Preprocesses the metadata defining the identifier column, target column, and splitting which datapoints can be used to train and validate our later Machine Learning models on. The user is prompted on

output              : filename of preprocessed metadata
identifier          : identifier column in input metadata
target              : target column in input metadata
group               : group column in input metadata
train group values* : group values to assign as train data       [if group  = None]
val group values *  : group values to assign as validation data  [if group  = None]
proportion train    : proportion of data to assign as train      [if group != None]

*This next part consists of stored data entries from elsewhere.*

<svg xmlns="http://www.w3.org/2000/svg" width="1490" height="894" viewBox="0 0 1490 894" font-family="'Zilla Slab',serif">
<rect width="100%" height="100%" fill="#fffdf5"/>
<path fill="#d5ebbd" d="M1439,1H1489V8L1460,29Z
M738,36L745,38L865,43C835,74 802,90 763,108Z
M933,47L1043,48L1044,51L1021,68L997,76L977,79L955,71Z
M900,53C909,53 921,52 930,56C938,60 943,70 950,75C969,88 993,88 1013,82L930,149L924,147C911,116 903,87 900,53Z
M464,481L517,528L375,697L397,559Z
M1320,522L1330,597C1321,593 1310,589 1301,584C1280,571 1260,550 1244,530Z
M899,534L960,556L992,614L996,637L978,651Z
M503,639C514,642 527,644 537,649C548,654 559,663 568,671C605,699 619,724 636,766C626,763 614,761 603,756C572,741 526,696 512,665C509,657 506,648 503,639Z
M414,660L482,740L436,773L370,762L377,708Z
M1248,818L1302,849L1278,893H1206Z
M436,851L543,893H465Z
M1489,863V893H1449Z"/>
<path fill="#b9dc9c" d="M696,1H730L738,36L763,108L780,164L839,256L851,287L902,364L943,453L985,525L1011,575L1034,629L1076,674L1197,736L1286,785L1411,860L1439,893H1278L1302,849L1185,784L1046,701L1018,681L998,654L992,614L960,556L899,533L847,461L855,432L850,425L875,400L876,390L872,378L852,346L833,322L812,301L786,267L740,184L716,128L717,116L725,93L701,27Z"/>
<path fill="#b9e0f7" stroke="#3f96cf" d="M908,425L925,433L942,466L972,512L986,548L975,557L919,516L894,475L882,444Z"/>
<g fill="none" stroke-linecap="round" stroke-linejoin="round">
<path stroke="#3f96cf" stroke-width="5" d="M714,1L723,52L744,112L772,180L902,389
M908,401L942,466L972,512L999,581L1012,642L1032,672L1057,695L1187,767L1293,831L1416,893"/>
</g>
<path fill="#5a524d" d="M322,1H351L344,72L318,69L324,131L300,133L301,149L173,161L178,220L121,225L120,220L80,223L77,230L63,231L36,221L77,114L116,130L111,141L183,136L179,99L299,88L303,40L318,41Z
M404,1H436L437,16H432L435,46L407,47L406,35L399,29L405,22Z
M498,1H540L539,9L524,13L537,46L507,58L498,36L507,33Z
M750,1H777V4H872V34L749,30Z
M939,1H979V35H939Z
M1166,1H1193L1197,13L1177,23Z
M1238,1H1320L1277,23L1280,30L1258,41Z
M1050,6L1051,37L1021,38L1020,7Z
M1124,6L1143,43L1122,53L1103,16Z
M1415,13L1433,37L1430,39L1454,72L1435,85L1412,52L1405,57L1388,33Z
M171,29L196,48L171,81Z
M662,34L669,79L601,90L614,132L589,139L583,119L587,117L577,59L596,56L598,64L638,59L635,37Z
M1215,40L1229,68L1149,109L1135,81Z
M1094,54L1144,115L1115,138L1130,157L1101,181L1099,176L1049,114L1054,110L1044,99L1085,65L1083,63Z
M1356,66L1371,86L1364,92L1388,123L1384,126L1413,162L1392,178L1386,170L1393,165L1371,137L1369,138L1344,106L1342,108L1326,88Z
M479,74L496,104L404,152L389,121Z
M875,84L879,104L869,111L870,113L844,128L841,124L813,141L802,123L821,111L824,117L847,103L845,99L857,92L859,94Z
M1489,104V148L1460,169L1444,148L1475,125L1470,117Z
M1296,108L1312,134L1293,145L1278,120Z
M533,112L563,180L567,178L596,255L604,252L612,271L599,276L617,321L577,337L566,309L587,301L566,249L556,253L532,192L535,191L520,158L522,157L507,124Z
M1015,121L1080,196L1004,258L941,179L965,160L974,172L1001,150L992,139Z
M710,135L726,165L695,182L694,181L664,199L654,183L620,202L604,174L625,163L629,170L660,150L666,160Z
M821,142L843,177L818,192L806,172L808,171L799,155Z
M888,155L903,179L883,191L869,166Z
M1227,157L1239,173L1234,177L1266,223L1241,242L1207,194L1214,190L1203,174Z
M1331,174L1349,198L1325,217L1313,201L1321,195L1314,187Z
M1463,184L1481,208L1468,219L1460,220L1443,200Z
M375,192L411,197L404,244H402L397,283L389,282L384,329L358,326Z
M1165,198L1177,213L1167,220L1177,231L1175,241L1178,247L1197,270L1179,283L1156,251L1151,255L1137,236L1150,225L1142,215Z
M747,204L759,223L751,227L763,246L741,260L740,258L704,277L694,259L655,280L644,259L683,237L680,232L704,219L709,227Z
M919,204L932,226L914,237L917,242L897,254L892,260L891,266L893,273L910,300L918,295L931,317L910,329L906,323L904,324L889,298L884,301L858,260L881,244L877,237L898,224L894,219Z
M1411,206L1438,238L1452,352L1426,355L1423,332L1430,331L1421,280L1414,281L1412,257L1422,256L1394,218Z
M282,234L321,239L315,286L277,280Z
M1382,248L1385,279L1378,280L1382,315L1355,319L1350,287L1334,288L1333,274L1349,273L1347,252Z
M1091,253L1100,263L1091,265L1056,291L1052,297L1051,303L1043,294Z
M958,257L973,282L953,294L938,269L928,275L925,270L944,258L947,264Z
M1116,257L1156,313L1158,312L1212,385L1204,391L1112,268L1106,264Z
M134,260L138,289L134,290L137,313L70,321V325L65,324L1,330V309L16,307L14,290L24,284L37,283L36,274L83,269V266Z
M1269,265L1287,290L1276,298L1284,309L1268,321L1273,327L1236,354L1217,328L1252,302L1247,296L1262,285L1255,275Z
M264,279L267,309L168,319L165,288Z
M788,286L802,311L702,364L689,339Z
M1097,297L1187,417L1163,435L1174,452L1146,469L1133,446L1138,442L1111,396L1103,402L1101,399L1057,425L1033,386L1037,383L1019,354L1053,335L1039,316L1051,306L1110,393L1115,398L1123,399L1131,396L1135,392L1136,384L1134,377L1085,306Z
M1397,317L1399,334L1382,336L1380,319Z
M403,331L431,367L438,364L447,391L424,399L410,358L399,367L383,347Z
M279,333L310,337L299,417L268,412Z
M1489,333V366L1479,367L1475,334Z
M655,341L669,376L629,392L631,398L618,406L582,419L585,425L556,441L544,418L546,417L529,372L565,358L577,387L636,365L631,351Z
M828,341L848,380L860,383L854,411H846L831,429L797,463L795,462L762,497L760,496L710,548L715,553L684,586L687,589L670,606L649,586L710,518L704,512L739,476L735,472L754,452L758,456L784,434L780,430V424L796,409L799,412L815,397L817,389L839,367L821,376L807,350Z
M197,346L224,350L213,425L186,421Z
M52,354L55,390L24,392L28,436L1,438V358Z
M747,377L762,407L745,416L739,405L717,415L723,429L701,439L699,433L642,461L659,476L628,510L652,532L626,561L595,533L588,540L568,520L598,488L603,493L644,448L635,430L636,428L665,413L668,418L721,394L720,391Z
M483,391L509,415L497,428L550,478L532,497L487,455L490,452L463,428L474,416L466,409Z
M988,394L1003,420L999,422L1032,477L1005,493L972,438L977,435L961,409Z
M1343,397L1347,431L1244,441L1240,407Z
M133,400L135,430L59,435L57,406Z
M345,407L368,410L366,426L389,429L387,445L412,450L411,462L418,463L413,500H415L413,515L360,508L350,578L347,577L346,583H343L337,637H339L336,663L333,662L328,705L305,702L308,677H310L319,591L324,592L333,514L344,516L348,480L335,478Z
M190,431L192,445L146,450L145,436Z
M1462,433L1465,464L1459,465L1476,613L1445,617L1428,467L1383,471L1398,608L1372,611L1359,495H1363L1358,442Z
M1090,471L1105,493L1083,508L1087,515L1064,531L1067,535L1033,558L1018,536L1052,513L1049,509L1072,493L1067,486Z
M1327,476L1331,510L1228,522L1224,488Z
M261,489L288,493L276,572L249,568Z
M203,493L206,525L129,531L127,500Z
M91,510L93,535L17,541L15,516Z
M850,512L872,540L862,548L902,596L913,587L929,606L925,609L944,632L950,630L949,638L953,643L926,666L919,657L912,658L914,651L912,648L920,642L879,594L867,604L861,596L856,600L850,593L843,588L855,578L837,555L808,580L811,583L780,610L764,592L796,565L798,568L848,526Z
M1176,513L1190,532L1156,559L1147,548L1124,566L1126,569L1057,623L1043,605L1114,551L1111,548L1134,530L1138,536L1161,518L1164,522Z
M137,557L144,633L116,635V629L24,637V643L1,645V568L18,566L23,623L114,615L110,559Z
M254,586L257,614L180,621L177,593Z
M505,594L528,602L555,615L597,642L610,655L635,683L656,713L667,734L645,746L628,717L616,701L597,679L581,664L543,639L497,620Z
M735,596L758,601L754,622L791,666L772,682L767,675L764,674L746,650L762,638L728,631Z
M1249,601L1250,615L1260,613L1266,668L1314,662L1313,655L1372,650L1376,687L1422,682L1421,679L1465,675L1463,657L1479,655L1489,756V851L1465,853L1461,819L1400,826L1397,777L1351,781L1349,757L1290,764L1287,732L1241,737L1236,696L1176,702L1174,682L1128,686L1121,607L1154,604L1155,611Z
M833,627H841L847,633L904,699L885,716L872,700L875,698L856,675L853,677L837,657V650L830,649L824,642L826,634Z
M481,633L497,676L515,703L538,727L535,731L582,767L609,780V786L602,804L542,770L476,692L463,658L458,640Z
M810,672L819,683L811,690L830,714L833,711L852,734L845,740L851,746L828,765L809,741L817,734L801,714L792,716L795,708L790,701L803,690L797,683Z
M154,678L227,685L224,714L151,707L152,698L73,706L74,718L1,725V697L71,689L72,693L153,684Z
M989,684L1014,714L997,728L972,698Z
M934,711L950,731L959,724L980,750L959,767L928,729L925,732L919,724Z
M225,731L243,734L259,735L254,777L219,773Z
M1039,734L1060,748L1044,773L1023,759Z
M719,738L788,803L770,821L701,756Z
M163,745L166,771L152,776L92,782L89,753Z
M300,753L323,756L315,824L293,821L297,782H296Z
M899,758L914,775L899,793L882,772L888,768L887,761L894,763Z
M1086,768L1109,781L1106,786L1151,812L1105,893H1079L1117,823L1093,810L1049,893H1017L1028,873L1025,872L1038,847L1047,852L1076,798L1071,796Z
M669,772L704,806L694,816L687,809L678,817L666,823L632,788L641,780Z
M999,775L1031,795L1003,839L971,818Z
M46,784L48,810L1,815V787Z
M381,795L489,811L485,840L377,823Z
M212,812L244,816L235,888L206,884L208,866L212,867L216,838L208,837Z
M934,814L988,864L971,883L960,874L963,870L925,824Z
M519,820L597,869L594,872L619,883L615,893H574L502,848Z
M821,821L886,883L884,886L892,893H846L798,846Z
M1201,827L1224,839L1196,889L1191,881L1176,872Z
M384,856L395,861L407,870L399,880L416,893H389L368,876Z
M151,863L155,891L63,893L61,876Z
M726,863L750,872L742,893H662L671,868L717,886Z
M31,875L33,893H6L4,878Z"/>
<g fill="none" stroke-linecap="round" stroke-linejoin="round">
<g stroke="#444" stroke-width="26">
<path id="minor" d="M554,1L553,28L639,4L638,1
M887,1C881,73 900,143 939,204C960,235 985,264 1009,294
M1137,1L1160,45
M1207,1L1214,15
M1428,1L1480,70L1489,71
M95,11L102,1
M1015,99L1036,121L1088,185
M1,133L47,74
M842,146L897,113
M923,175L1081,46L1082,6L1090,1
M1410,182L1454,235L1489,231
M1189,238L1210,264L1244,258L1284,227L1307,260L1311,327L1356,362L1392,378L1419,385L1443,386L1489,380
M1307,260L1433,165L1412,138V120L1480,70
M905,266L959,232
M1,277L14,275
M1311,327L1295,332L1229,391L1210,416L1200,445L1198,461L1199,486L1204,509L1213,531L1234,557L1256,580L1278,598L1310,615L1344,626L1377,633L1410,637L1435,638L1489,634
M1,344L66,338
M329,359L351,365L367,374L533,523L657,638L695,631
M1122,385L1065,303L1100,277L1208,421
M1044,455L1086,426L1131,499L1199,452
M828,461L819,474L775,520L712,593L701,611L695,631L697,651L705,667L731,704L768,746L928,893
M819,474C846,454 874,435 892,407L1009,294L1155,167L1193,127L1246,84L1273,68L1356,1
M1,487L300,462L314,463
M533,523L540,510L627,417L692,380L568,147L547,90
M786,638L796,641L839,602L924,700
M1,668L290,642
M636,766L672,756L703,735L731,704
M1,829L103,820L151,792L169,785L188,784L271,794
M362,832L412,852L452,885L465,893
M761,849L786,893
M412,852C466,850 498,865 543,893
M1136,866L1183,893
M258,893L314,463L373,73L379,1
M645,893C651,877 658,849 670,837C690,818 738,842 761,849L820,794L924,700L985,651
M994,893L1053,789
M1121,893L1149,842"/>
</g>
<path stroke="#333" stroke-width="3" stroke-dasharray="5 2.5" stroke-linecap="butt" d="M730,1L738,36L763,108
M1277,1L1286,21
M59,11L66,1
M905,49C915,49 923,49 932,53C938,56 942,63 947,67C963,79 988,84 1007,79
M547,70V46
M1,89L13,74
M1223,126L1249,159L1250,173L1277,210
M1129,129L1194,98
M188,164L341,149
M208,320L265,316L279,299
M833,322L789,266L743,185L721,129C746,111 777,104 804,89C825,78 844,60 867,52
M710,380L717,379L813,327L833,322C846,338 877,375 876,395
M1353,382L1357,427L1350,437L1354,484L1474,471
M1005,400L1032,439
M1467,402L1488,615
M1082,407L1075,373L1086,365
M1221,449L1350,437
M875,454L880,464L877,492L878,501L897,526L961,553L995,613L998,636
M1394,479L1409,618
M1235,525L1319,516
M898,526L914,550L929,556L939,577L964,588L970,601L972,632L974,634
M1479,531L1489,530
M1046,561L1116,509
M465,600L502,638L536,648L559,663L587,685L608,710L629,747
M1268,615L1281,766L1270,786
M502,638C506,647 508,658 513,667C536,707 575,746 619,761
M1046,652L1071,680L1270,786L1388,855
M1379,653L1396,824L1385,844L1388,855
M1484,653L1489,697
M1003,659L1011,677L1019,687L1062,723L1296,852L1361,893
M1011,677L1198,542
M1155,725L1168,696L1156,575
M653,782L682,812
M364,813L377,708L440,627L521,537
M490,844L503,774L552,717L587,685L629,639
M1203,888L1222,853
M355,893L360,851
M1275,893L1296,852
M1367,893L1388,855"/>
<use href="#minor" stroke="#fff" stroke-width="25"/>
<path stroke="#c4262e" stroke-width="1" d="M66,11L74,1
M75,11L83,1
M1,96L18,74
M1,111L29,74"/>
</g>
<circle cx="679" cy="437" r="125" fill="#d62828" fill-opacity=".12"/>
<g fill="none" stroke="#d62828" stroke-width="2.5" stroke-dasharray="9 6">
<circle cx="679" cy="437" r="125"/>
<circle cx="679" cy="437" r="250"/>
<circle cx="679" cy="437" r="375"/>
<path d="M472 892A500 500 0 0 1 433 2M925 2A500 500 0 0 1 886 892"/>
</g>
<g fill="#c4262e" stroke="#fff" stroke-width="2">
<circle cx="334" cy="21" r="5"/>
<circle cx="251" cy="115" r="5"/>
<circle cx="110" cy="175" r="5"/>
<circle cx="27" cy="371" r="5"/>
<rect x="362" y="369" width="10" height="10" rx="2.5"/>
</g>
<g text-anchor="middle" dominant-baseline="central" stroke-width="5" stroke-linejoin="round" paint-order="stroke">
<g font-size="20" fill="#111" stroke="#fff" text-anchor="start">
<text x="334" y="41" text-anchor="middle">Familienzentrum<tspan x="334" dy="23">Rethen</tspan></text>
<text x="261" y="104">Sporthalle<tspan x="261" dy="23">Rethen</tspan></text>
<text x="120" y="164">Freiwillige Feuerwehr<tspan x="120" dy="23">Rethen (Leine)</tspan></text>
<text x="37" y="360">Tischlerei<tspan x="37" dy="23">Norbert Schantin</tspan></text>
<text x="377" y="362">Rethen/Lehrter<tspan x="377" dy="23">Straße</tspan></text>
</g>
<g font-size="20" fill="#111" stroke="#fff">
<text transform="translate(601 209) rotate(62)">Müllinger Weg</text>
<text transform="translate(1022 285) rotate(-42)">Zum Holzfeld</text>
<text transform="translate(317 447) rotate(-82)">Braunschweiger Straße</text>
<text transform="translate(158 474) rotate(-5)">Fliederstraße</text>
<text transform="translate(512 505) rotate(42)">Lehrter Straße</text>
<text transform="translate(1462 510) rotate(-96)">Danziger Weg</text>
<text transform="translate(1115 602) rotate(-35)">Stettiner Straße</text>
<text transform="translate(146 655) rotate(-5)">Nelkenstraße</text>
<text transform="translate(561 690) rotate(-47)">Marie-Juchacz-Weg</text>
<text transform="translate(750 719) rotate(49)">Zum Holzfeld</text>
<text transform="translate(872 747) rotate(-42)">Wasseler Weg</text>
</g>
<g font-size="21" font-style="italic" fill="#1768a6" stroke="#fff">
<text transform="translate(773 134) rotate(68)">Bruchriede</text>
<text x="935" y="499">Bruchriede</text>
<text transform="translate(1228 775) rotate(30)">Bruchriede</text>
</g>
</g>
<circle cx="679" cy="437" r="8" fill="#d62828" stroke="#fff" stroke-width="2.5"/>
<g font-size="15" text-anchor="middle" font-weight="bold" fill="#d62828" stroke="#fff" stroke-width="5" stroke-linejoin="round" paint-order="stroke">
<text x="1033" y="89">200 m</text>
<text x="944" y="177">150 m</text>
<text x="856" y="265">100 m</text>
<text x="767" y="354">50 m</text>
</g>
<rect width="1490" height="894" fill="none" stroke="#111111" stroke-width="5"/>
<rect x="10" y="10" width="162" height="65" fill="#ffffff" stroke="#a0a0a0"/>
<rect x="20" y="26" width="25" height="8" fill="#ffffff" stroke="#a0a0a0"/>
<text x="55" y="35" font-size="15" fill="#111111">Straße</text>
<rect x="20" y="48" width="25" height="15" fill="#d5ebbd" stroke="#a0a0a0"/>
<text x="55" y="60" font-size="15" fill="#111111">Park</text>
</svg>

The user should leave the group value as None if they want to randomly assign their data as train / validation (this is standard practice in the Data Science community). If the user has defined their own groupings of the data points, they should specify the group column and state which (non-overlapping) group values belong to the train and validation datasets.

Note

This command is only available if the user has previously executed preprocess sequence in the working directory.

feature-selection

Compute a score for each feature quantifying some measure to later select which features to use for modelling purposes. By default, the Fisher Score for Feature Selection as described by Aggarwal 2014 [1] is used. The user is prompted for

name      : output file name

The user can select their own custom method so long as they have a <custom>.py file with certain functions defined located in the current directory or the working directory. See here for more details.

Note

This command is only available if the user has previously executed preprocess meta in the working directory.

model-config

Creates a Machine Learning model configuration file used by the later train command. The user is prompted on which classifier they would like to design a config file for before prompted for further information on each of the chosen model’s hyperparameters. The user can choose to perform a gridsearch by entering multiple values seperated by a comma.

Note

This command is only available if the user has previously executed feature-selection in the working directory.

train

Trains a Machine Learning model based on previous generated configuration files. Model is tuned based on the hyperparameter gridsearch defined in the model-config execution and generates the following subdirectory within <working directory>/train

<output directory>
 ├── encoding.json      # translation between the prediction integers and the class labels
 ├── full-model.pickle  # trained scikit-learn model on the full train / val datasets with best parameters found in the gridsearch
 ├── model.pickle       # trained scikit-learn model which performed the best during the gridsearch
 ├── params.json        # parameters of the saved model
 ├── predictions.csv    # predictions on the validation dataset with probabilities if applicable
 ├── results.npz        # numpy file with more information on the training such as predictions for all models in the gridsearch, train / validation time etc
 └── train.log          # text file logging information such as time of execution, RAM usage, parameters for command execution

The user is prompted for

output directory      : output directory
num features*         : comma seperated integers for varying number of features to consider
min count             : min count of training class observations to be considered
target subset         : subset of target values to train on if provided
metric                : statistical metric to measure goodness of fit
aggregation function  : aggregation function to compute overall goodness of fit

Note

This command is only available if the user has previously executed model-config in the working directory.

feature-importance

Given a subdirectory generated by the train command, generates an importance subdirectory describing the important features as inferred by the trained model.

Note

This command is only available if the user has previously executed train in the working directory.

Evaluate

Given a subdiirectory generated by the train command, evaluates the saved model on a subset of the user’s preprocessed data.

Note

This command is only available if the user has previously executed train in the working directory.